I think any time you make a change, it's a difficult period for you personally. I think most of the time the people externally look at the professional side of it but mostly don't understand the personal side of it- what your children go through, what your family goes through, what your wife goes through, and what you go through making the decision to leave. As I've said before, probably more than any place I've coached only because of being there twice, five years each time for ten years, we probably have more close friends, more good relationships with people and as much respect for a school as any place we've ever been. So that was very, very difficult and I think any decision you make you look back and say there's good and bad in everything that you did. We had a great time at Michigan State, we accomplished a lot of things there. I have a tremendous amount of respect for the folks at Michigan State who gave us an opportunity first with [MSU head coach from 1983-1994] George [Perles] to be a coordinator which was the first position of responsibility that I really ever had and really my time under George Perles probably did as much to prepare me to be a head coach as anything that's ever happened in my career. Then the second opportunity to go back as a head coach was a phenomenal opportunity at a really good school in the Big Ten and we made things better. It would have been a tremendous challenge to stay longer, but other people have done a fantastic job there as Mark has in the last three or four years that he's been there.

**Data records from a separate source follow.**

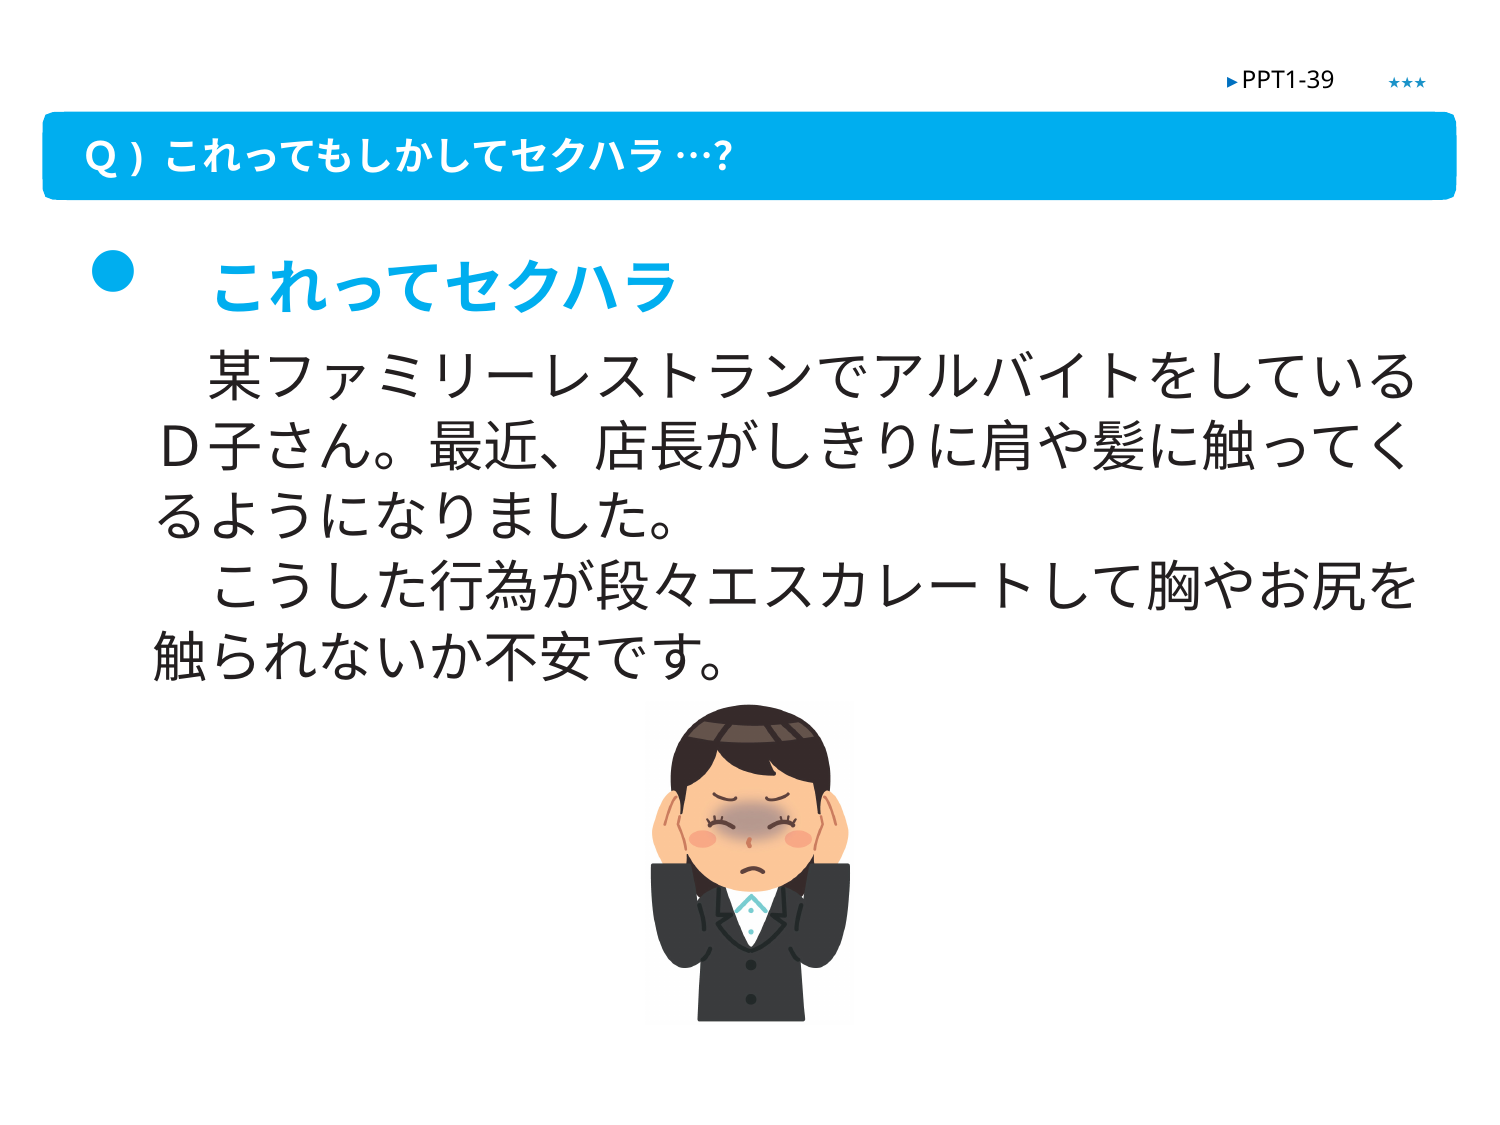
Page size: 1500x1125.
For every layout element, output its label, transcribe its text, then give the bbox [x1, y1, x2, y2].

text_box ★★★ [1373, 59, 1442, 100]
text_box Ｑ) これってもしかしてセクハラ …？ [79, 129, 1415, 179]
picture [645, 701, 854, 1025]
text_box これってセクハラ 某ファミリーレストランでアルバイトをしているＤ子さん。最近、店長がしきりに肩や髪に触ってくるようになりました。 こうした行為が段々エスカレートして胸やお尻を触られないか不安です。 [79, 235, 1434, 688]
text_box [42, 111, 1457, 201]
text_box ▶ PPT1-39 [1225, 61, 1373, 94]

On Alabama defensive coordinator Kirby Smart's comments during yesterday's coordinator press conference about guarding against complacency

I think our guys have prepared well. I don't think Coach Smart was referring to anything to do with this particular game or not respecting Michigan State and what they've accomplished and the really good team that they have. It's more that it's been the challenge with this team all year long. I made the statement that we won 19 games in a row and people got too satisfied with winning and we quit playing to a standard and we quit practicing to a standard. We lost the standard of toughness that made our team and our program what it was. That's what we've tried to emphasize with our players to reestablish as a team. I think that's the thing that's one of the issues that we've sort of dealt with- the complacency coming off the success of last year's team. But last year's team doesn't define this year's team. The legacy of this year's team is going to go a long way in how they finish the season.

On Mark Dantonio as a "young pup coach"

He wasn't a young pup coach. He was a good coach. He did a great job. He had to put up with me for five years, because whoever coaches the secondary on our team, I'm in the room 90 per cent of the time. He did it and managed it better than anything. He had more maturity in doing it than most. So he wasn't a young pup and if he was young he was very mature. He's had an outstanding career, did a fantastic job for us. Great person, great recruiter, did a really good job of coaching and developing players and that's continued wherever he's been the coach.